## Assignment
The records follow. Copy each one exactly.

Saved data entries
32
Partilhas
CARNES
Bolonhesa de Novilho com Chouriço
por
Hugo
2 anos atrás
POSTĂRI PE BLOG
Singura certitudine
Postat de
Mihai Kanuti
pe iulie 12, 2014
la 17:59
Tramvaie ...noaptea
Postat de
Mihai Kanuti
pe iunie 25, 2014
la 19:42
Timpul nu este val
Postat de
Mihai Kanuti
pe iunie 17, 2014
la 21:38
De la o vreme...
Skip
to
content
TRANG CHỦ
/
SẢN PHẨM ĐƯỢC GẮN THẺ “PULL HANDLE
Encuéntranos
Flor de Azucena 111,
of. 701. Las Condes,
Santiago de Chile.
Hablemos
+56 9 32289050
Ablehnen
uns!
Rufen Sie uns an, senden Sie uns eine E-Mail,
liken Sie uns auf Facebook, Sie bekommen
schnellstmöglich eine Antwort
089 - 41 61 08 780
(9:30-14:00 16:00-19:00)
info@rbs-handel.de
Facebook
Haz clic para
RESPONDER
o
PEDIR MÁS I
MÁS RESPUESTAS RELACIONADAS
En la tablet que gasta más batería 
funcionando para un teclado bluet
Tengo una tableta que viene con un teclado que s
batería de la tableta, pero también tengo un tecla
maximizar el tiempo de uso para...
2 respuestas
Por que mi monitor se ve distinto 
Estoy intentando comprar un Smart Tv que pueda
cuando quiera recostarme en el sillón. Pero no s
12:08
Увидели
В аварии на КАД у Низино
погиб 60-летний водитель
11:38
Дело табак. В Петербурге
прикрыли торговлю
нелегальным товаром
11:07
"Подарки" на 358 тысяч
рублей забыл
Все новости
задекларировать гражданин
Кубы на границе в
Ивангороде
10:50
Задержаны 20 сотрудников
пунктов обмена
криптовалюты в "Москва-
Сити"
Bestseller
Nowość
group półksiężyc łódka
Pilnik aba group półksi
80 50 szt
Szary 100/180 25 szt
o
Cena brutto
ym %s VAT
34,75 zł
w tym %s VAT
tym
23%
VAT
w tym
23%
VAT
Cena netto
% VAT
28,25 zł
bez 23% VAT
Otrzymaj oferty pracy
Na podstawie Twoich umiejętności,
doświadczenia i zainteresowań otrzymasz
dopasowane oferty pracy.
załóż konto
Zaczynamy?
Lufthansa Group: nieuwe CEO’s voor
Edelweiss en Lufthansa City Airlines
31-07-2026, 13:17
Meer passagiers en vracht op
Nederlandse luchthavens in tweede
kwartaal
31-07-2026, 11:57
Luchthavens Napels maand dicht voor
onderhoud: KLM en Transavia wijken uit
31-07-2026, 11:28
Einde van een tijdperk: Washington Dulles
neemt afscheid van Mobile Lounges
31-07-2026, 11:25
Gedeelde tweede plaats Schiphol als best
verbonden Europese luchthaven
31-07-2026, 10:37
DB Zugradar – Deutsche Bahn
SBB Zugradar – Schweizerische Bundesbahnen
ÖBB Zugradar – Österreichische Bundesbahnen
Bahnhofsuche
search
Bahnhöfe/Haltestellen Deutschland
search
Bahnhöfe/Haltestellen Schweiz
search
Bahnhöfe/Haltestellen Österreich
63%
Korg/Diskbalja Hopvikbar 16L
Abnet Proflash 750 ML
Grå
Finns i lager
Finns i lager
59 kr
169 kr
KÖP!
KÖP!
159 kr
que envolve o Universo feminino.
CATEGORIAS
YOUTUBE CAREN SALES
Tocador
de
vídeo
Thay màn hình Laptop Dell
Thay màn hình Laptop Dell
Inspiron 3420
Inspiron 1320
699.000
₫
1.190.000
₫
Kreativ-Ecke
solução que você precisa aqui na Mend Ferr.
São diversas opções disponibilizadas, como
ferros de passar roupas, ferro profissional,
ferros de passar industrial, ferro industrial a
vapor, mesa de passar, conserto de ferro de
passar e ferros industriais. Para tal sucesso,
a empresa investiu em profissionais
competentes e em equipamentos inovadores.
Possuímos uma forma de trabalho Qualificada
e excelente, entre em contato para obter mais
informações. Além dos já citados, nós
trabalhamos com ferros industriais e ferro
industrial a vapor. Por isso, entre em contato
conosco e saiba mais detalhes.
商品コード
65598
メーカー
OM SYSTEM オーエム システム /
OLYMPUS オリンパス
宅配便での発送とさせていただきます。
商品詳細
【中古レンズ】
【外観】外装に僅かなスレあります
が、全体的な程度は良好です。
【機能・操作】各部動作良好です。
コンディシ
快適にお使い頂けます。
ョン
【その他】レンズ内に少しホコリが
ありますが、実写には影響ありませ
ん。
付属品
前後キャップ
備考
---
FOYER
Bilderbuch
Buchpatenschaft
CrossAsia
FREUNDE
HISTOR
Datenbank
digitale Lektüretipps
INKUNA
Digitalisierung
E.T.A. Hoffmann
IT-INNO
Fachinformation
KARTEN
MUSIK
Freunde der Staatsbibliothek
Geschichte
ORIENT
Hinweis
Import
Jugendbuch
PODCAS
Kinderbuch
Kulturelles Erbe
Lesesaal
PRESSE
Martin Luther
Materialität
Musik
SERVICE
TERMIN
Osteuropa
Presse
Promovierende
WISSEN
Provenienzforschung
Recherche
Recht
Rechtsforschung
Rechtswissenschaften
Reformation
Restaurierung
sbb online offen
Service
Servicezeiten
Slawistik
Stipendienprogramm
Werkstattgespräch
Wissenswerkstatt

## Completed task
32
Partilhas
CARNES
Bolonhesa de Novilho com Chouriço
por
Hugo
2 anos atrás
POSTĂRI PE BLOG
Singura certitudine
Postat de
Mihai Kanuti
pe iulie 12, 2014
la 17:59
Tramvaie ...noaptea
Postat de
Mihai Kanuti
pe iunie 25, 2014
la 19:42
Timpul nu este val
Postat de
Mihai Kanuti
pe iunie 17, 2014
la 21:38
De la o vreme...
Skip
to
content
TRANG CHỦ
/
SẢN PHẨM ĐƯỢC GẮN THẺ “PULL HANDLE
Encuéntranos
Flor de Azucena 111,
of. 701. Las Condes,
Santiago de Chile.
Hablemos
+56 9 32289050
Ablehnen
uns!
Rufen Sie uns an, senden Sie uns eine E-Mail,
liken Sie uns auf Facebook, Sie bekommen
schnellstmöglich eine Antwort
089 - 41 61 08 780
(9:30-14:00 16:00-19:00)
info@rbs-handel.de
Facebook
Haz clic para
RESPONDER
o
PEDIR MÁS I
MÁS RESPUESTAS RELACIONADAS
En la tablet que gasta más batería 
funcionando para un teclado bluet
Tengo una tableta que viene con un teclado que s
batería de la tableta, pero también tengo un tecla
maximizar el tiempo de uso para...
2 respuestas
Por que mi monitor se ve distinto 
Estoy intentando comprar un Smart Tv que pueda
cuando quiera recostarme en el sillón. Pero no s
12:08
Увидели
В аварии на КАД у Низино
погиб 60-летний водитель
11:38
Дело табак. В Петербурге
прикрыли торговлю
нелегальным товаром
11:07
"Подарки" на 358 тысяч
рублей забыл
Все новости
задекларировать гражданин
Кубы на границе в
Ивангороде
10:50
Задержаны 20 сотрудников
пунктов обмена
криптовалюты в "Москва-
Сити"
Bestseller
Nowość
group półksiężyc łódka
Pilnik aba group półksi
80 50 szt
Szary 100/180 25 szt
o
Cena brutto
ym %s VAT
34,75 zł
w tym %s VAT
tym
23%
VAT
w tym
23%
VAT
Cena netto
% VAT
28,25 zł
bez 23% VAT
Otrzymaj oferty pracy
Na podstawie Twoich umiejętności,
doświadczenia i zainteresowań otrzymasz
dopasowane oferty pracy.
załóż konto
Zaczynamy?
Lufthansa Group: nieuwe CEO’s voor
Edelweiss en Lufthansa City Airlines
31-07-2026, 13:17
Meer passagiers en vracht op
Nederlandse luchthavens in tweede
kwartaal
31-07-2026, 11:57
Luchthavens Napels maand dicht voor
onderhoud: KLM en Transavia wijken uit
31-07-2026, 11:28
Einde van een tijdperk: Washington Dulles
neemt afscheid van Mobile Lounges
31-07-2026, 11:25
Gedeelde tweede plaats Schiphol als best
verbonden Europese luchthaven
31-07-2026, 10:37
DB Zugradar – Deutsche Bahn
SBB Zugradar – Schweizerische Bundesbahnen
ÖBB Zugradar – Österreichische Bundesbahnen
Bahnhofsuche
search
Bahnhöfe/Haltestellen Deutschland
search
Bahnhöfe/Haltestellen Schweiz
search
Bahnhöfe/Haltestellen Österreich
63%
Korg/Diskbalja Hopvikbar 16L
Abnet Proflash 750 ML
Grå
Finns i lager
Finns i lager
59 kr
169 kr
KÖP!
KÖP!
159 kr
que envolve o Universo feminino.
CATEGORIAS
YOUTUBE CAREN SALES
Tocador
de
vídeo
Thay màn hình Laptop Dell
Thay màn hình Laptop Dell
Inspiron 3420
Inspiron 1320
699.000
₫
1.190.000
₫
Kreativ-Ecke
solução que você precisa aqui na Mend Ferr.
São diversas opções disponibilizadas, como
ferros de passar roupas, ferro profissional,
ferros de passar industrial, ferro industrial a
vapor, mesa de passar, conserto de ferro de
passar e ferros industriais. Para tal sucesso,
a empresa investiu em profissionais
competentes e em equipamentos inovadores.
Possuímos uma forma de trabalho Qualificada
e excelente, entre em contato para obter mais
informações. Além dos já citados, nós
trabalhamos com ferros industriais e ferro
industrial a vapor. Por isso, entre em contato
conosco e saiba mais detalhes.
商品コード
65598
メーカー
OM SYSTEM オーエム システム /
OLYMPUS オリンパス
宅配便での発送とさせていただきます。
商品詳細
【中古レンズ】
【外観】外装に僅かなスレあります
が、全体的な程度は良好です。
【機能・操作】各部動作良好です。
コンディシ
快適にお使い頂けます。
ョン
【その他】レンズ内に少しホコリが
ありますが、実写には影響ありませ
ん。
付属品
前後キャップ
備考
---
FOYER
Bilderbuch
Buchpatenschaft
CrossAsia
FREUNDE
HISTOR
Datenbank
digitale Lektüretipps
INKUNA
Digitalisierung
E.T.A. Hoffmann
IT-INNO
Fachinformation
KARTEN
MUSIK
Freunde der Staatsbibliothek
Geschichte
ORIENT
Hinweis
Import
Jugendbuch
PODCAS
Kinderbuch
Kulturelles Erbe
Lesesaal
PRESSE
Martin Luther
Materialität
Musik
SERVICE
TERMIN
Osteuropa
Presse
Promovierende
WISSEN
Provenienzforschung
Recherche
Recht
Rechtsforschung
Rechtswissenschaften
Reformation
Restaurierung
sbb online offen
Service
Servicezeiten
Slawistik
Stipendienprogramm
Werkstattgespräch
Wissenswerkstatt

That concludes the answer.